We, perhaps, have all been guilty of it at some time or another. Some guys especially can buy into societal pressure to be macho and compete on the gym floor. Granted, some might do it occasionally as a bit of fun competition, but when trying to train seriously it will only ever get you so far. If you want to build that impressive physique, the one that satisfies your ego, then you must leave your ego in the changing room.
Every now and again, if you feel you may have fallen into the ego trap, it’s good to go back to the basics. Perform a ‘rehearsal’ workout using extremely light weights, with perfect slow motion form and high repetitions. Feel your contraction points, adjust your feet and hands slightly, add a slight arc or twist to the movement to maximise the contraction, play with the depth of motion and most importantly open up the mind-muscle pathways by fostering an awareness of the contraction points and movements. Really FEEL the contraction.

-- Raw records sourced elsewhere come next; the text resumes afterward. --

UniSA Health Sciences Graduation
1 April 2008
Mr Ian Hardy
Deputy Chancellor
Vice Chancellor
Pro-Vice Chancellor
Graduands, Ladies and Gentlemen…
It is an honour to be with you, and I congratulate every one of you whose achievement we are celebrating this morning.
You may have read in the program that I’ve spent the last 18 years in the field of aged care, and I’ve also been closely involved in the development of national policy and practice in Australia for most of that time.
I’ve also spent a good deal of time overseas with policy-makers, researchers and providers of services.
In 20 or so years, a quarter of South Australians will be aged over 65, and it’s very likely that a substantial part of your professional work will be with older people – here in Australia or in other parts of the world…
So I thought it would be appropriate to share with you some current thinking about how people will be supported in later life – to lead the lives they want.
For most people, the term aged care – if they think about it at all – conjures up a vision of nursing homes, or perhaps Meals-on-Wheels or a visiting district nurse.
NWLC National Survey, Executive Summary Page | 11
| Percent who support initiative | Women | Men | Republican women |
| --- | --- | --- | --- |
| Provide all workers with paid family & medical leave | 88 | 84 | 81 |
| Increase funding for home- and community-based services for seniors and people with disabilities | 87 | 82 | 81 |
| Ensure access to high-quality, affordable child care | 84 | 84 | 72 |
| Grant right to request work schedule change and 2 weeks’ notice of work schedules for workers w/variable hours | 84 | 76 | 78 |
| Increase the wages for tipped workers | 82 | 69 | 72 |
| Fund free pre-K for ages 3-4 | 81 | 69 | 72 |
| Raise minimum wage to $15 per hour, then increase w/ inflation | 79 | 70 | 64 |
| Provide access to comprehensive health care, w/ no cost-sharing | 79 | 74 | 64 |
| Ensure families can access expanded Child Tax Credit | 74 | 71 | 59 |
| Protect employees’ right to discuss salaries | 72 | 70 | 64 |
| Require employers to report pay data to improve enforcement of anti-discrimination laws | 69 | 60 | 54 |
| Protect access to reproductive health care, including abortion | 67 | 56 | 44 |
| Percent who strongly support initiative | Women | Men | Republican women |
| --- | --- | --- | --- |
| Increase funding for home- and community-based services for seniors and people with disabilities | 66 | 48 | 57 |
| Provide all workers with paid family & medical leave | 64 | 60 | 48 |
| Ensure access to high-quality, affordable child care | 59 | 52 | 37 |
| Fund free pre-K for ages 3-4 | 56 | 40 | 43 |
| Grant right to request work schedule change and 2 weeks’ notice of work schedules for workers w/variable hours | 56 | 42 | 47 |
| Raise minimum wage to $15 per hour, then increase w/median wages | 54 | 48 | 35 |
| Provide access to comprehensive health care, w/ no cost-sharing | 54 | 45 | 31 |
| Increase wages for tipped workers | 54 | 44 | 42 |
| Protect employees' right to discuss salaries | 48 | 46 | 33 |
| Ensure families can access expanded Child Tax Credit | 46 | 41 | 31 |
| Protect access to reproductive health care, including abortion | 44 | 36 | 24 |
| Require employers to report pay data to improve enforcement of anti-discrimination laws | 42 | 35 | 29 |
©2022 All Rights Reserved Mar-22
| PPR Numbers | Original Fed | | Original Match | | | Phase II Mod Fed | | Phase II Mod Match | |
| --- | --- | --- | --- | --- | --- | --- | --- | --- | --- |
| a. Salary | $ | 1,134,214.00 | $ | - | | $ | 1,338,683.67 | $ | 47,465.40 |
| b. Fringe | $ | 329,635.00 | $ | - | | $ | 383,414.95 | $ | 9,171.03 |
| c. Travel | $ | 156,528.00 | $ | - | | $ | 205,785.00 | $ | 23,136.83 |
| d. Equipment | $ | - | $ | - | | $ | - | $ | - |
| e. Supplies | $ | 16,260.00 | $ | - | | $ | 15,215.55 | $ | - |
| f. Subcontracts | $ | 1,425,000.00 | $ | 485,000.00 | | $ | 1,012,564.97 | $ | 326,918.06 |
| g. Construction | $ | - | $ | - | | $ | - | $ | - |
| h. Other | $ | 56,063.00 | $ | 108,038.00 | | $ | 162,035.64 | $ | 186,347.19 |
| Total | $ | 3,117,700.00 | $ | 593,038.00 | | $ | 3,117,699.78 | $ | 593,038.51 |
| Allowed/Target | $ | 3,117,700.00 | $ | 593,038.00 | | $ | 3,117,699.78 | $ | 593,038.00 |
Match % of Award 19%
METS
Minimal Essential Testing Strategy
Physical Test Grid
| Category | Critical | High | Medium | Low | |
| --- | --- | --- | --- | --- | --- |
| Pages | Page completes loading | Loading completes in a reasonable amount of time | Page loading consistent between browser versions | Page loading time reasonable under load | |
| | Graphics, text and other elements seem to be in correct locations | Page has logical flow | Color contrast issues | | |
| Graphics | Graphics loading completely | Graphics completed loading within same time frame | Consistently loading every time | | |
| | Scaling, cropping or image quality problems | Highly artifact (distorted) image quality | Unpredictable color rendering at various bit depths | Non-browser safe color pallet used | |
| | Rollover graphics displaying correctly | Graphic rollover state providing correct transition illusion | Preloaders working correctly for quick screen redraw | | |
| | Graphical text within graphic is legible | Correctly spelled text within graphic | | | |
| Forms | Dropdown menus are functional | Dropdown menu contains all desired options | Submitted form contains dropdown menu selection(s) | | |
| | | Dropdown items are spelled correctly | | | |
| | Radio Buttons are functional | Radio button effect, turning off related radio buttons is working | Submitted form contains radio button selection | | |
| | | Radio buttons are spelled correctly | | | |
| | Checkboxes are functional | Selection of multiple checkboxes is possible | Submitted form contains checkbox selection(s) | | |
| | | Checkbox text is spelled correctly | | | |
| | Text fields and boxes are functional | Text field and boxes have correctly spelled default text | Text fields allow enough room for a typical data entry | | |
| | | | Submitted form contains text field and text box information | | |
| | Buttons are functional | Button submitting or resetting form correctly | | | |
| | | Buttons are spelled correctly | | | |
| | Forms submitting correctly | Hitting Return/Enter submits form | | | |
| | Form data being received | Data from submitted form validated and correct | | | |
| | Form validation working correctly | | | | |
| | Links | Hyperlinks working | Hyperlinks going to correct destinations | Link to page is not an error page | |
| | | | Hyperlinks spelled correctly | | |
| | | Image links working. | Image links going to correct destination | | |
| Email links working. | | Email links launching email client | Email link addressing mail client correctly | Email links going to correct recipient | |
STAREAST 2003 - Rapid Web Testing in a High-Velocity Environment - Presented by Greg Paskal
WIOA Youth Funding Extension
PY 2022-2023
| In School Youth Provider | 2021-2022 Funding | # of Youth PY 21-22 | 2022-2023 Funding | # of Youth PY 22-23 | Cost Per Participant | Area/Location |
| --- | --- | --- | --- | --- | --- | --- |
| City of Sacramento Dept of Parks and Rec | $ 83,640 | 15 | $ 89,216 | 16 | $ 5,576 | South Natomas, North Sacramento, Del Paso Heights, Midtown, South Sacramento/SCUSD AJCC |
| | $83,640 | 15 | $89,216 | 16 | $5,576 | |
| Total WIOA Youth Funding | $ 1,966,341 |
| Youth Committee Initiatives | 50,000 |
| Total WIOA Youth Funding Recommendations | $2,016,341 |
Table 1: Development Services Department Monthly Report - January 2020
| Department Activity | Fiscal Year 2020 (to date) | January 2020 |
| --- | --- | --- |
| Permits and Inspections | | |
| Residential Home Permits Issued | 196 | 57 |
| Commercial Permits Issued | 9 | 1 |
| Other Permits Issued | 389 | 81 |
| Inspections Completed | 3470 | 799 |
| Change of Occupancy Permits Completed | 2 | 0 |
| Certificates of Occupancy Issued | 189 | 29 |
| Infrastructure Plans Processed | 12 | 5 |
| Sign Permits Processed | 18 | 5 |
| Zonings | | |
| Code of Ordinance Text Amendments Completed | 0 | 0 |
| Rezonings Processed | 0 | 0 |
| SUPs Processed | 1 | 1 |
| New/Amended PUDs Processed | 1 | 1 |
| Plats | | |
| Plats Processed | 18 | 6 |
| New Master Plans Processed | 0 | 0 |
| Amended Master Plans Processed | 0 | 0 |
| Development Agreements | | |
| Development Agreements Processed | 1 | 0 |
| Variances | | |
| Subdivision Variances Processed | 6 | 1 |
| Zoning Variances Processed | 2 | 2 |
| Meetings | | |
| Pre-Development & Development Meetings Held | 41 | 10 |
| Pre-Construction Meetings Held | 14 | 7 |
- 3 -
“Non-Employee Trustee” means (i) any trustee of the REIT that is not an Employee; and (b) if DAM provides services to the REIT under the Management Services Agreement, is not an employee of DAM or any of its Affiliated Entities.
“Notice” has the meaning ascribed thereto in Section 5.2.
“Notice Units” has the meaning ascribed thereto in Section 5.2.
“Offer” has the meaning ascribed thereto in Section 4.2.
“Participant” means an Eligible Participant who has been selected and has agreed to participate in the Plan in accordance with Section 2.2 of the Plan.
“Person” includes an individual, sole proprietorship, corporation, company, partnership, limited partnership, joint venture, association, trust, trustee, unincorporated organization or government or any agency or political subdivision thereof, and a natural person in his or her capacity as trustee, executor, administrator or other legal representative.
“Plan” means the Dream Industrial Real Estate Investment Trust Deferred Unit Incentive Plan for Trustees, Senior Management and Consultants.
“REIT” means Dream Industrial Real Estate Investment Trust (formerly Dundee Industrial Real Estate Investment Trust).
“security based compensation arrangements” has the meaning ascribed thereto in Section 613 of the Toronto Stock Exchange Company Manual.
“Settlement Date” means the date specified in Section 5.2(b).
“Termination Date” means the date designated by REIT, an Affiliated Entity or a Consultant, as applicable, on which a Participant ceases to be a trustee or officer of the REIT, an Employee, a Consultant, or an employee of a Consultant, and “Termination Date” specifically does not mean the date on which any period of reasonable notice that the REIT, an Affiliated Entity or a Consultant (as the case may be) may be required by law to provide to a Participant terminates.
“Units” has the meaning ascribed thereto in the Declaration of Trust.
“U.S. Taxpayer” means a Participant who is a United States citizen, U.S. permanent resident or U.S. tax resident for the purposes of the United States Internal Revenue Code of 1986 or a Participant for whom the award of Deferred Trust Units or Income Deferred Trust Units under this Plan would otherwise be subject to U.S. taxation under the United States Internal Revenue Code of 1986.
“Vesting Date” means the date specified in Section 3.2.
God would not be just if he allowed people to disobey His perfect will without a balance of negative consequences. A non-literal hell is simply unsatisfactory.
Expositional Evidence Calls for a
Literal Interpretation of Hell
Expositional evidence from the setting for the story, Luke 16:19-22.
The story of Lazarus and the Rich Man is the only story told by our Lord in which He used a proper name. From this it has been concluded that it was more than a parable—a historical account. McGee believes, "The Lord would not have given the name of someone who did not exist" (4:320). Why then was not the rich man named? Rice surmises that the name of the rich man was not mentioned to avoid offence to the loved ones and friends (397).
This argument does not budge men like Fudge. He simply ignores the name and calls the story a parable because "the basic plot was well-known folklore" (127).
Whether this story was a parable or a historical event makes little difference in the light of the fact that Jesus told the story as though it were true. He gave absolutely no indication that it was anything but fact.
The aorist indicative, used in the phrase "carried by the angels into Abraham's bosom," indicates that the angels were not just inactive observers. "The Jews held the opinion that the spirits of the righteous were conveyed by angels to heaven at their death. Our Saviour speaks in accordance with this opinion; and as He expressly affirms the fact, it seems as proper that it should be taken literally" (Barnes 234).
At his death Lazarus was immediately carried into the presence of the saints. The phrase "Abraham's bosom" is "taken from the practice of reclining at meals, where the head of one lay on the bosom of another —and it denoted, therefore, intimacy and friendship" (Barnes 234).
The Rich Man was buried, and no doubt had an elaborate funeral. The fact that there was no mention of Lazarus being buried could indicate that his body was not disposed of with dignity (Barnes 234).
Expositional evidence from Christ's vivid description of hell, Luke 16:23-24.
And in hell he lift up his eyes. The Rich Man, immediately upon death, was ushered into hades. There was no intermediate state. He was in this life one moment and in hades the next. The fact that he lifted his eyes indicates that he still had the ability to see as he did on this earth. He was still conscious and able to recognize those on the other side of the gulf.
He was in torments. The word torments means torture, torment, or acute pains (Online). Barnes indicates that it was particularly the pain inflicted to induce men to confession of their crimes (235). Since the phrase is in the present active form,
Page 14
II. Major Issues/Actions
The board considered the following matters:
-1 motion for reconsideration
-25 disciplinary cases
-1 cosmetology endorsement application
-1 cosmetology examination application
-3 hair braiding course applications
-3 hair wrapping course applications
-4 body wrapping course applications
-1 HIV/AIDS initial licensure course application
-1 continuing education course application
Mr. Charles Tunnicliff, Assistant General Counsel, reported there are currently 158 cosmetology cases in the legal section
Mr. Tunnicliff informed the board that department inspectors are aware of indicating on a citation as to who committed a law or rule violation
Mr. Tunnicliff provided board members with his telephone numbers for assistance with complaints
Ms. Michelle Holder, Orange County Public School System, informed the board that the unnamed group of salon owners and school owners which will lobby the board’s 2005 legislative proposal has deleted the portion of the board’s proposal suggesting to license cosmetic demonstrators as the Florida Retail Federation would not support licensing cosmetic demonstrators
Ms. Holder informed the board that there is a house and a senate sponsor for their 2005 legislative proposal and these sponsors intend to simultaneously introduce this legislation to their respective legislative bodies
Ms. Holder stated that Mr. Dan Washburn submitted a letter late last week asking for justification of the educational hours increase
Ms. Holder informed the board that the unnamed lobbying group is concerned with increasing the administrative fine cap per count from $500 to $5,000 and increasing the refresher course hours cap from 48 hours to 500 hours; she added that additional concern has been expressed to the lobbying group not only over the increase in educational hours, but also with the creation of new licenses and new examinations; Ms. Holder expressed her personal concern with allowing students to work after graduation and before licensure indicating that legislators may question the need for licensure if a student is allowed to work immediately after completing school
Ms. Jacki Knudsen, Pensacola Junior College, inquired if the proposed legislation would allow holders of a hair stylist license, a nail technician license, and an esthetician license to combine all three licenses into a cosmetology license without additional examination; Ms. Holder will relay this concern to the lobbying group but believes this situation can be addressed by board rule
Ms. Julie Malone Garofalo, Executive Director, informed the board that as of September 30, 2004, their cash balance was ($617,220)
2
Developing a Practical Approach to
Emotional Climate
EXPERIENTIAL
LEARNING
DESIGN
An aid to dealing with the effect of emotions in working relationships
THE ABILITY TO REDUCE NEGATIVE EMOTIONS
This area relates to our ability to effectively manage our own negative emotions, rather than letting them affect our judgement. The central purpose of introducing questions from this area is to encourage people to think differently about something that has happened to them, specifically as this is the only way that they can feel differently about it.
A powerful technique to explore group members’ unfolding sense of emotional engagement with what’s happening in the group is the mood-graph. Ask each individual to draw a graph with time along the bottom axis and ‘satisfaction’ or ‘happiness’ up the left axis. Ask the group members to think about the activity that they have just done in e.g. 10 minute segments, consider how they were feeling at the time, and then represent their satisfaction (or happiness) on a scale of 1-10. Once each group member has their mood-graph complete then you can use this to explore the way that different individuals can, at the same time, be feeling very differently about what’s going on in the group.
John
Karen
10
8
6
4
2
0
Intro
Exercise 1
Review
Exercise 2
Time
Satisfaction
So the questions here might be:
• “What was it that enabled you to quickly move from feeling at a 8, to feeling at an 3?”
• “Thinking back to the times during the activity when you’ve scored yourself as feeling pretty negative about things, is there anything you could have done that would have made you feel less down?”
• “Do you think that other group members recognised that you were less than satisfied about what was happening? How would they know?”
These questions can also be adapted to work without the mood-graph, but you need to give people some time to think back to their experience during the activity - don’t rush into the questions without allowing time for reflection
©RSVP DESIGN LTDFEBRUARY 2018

A common question I get asked is if I believe in using heavy weights. The answer, in short, is yes … but it comes with a very specific definition of what ‘heavy’ means to me. I personally believe the last rep of each set must be the last one you could possibly complete with the given weight. If this is the case, regardless of the numerical value of the weight, then the weight is heavy. If you are aiming to do 4 reps, then that fourth rep must be the last rep you can do with the weight you are using. If you are doing 20 reps, the twentieth rep must be the last rep you can do with that weight. Don’t worry about the actual weight of the barbell or dumbbell itself; think about the weight in terms of the rep range. Reaching that point of fatigue or failure on the last rep is what determines if a weight is “heavy”.
Weights being called ‘heavy’ or ‘light’ is a misnomer. It’s all relative and we should refer to weights in relation to how difficult something is to move under a given set of parameters. The terms heavy and/or light can leave people feeling intimidated and/or dismissive. This means the training plan will not be performed as intended because it lacks the most important of instructions – the feeling.
Properly applied, every weight has a use. So, don’t be afraid to throw those trisets, giant sets and supersets in and fail on a 10kg bench press!